I can’t lower my expectations for myself anymore, because I’m already at the bare minimum–giving just enough to be the kids’ safe space, run the household, and keep us all afloat. I can’t carve out time for more sleep or sit-down meals, because already there’s more to be done than hours in a day. At the end of the day, the week, the month, there’s no one else who’ll do any of it . There’s just me—day in and day out, with no reprieve in sight and nothing truly to look forward to. (There’s the hopelessness talking.)

This isn’t meant to complain (or, well I guess it is a little bit.) Because overwhelmingly, I am grateful every morning. My children and I are very fortunate—we are food and housing secure. We have a stable Internet connection that makes virtual school and things like Roblox with friends possible. We have the support of a wide circle of friends and family, even if we can’t see those friends and family in-person right now. I know that’s not the case for all solo parents, or even all families.

My point in writing is not to create a competition. Admitting this pandemic wall was particularly grueling on solo parents doesn’t mean it wasn’t equally as grueling for everyone else in all situations.

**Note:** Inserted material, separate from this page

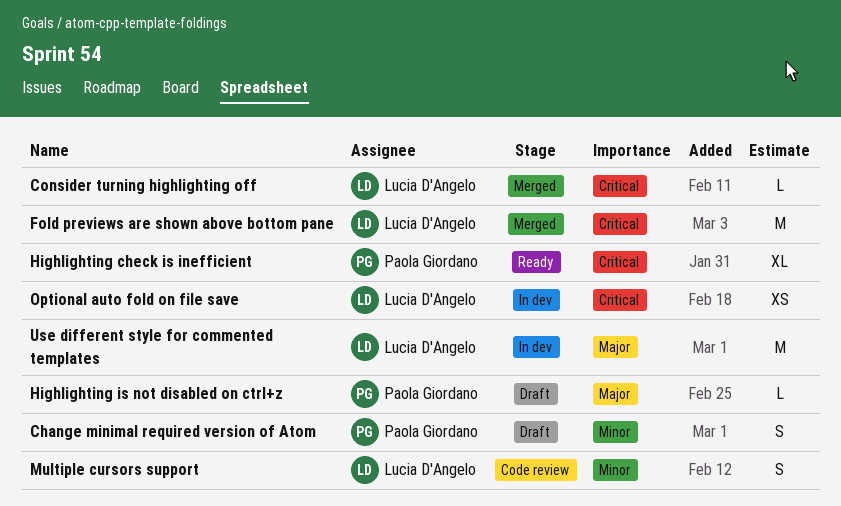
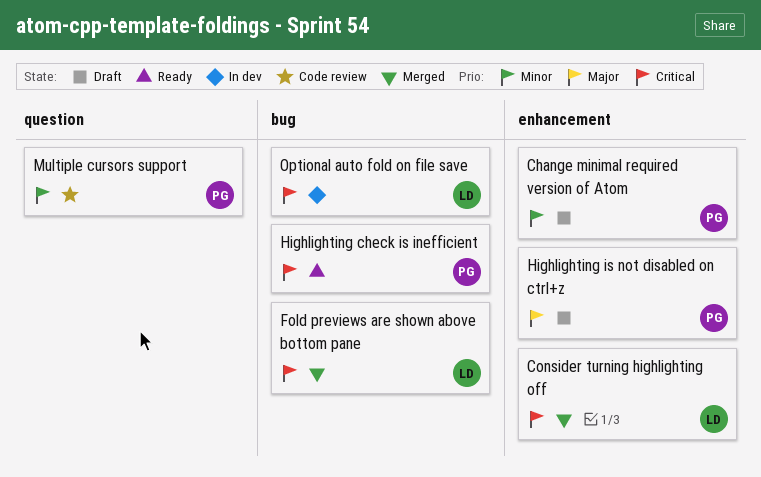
Multiple cursors support, owner: Lucia D'Angelo -> Paola Giordano
Use different style for commented templates: present -> none

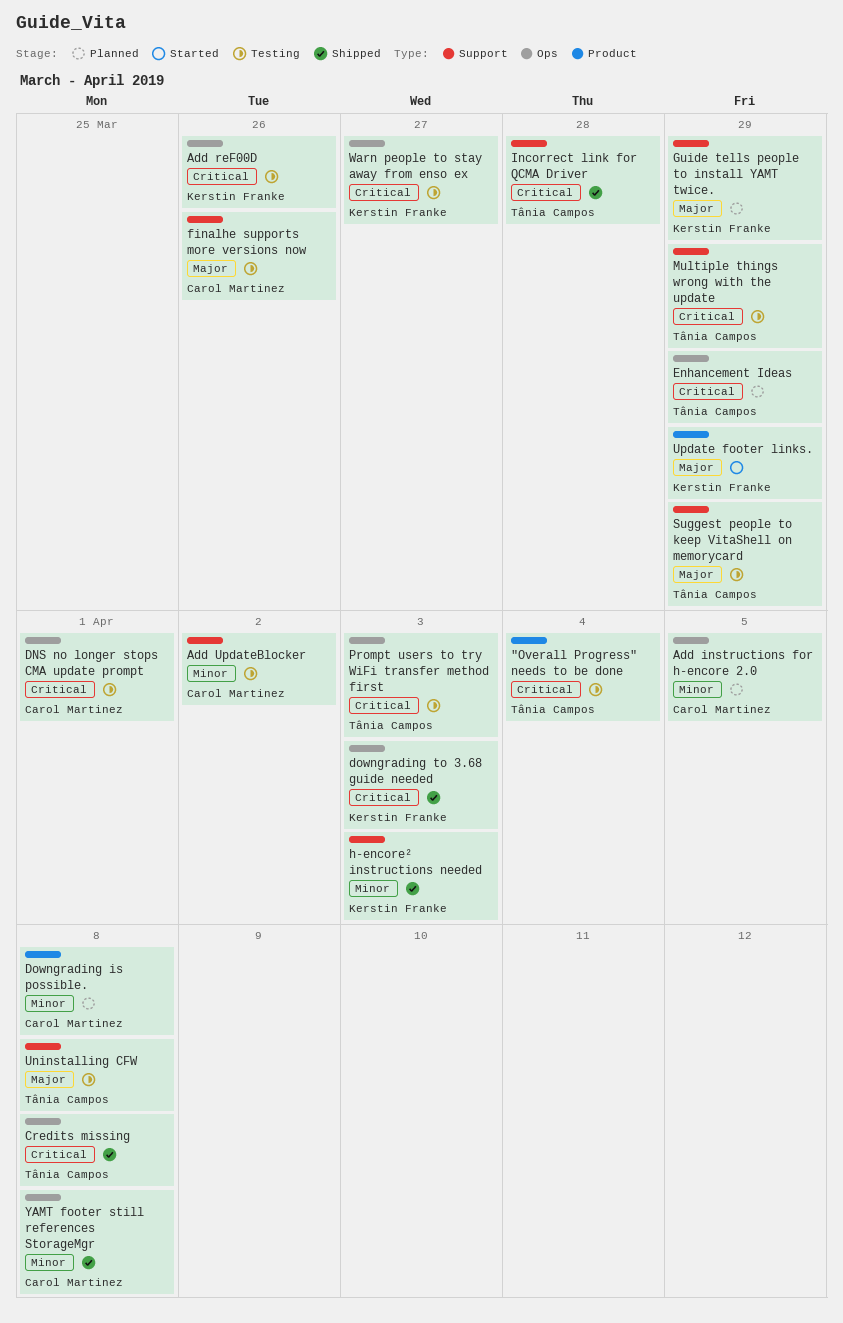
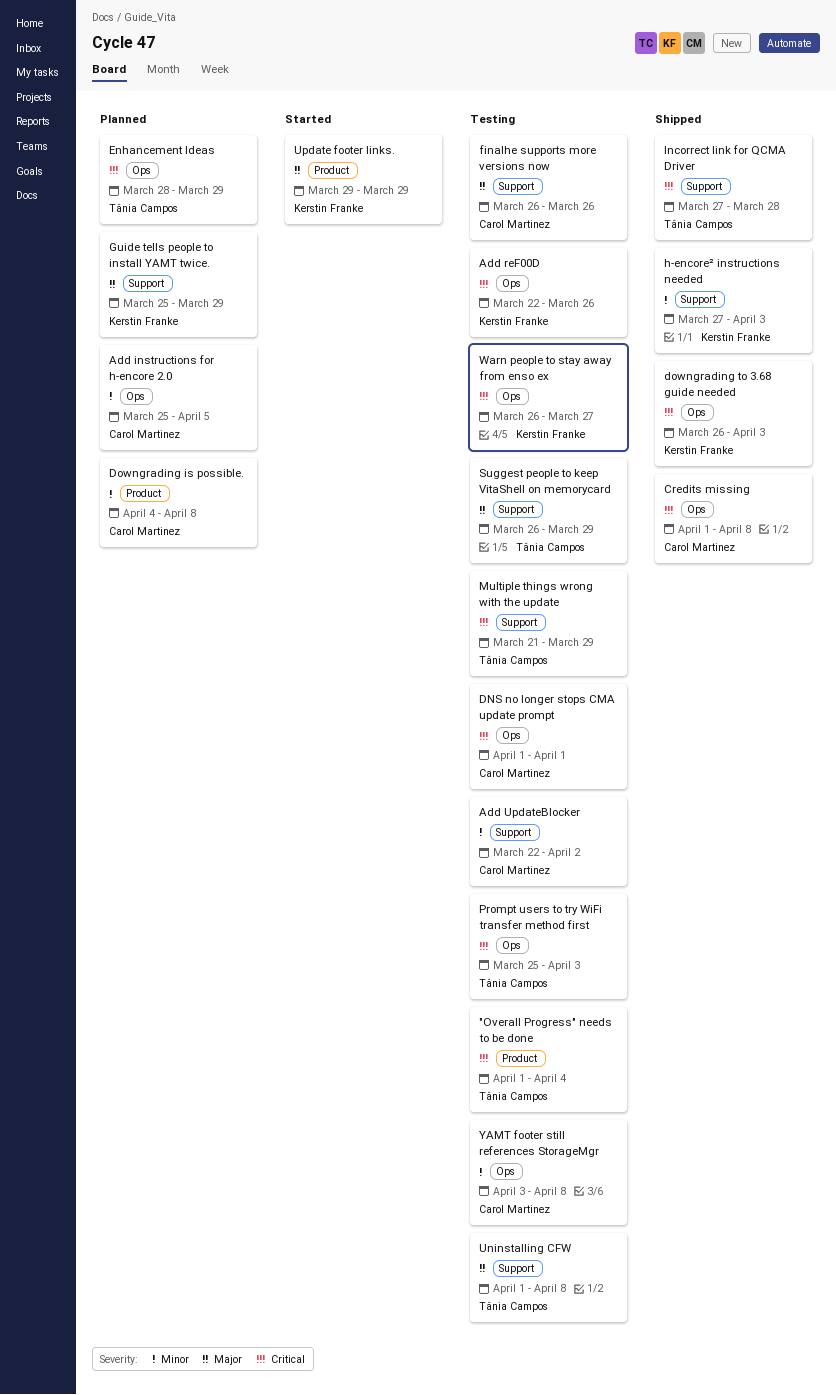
Credits missing, owner: Tânia Campos -> Carol Martinez
YAMT footer still references StorageMgr, status: Shipped -> Testing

Maybe my point is this: to acknowledge it’s hard, acknowledge there’s no easy truce between solo parents and pandemic walls, no moment of stillness after nearly a year of pandemic solo parenting. The best we can do is acknowledge that and remind ourselves this isn’t forever. That’s what worked for me, to break through this most recent seemingly unbreakable wall.

The pandemic will end. Spring will come. And maybe we’ll end up limping to the finish line, a little more battered than we’d like to be, but we’ll get there. Eventually. Of that, I’m sure.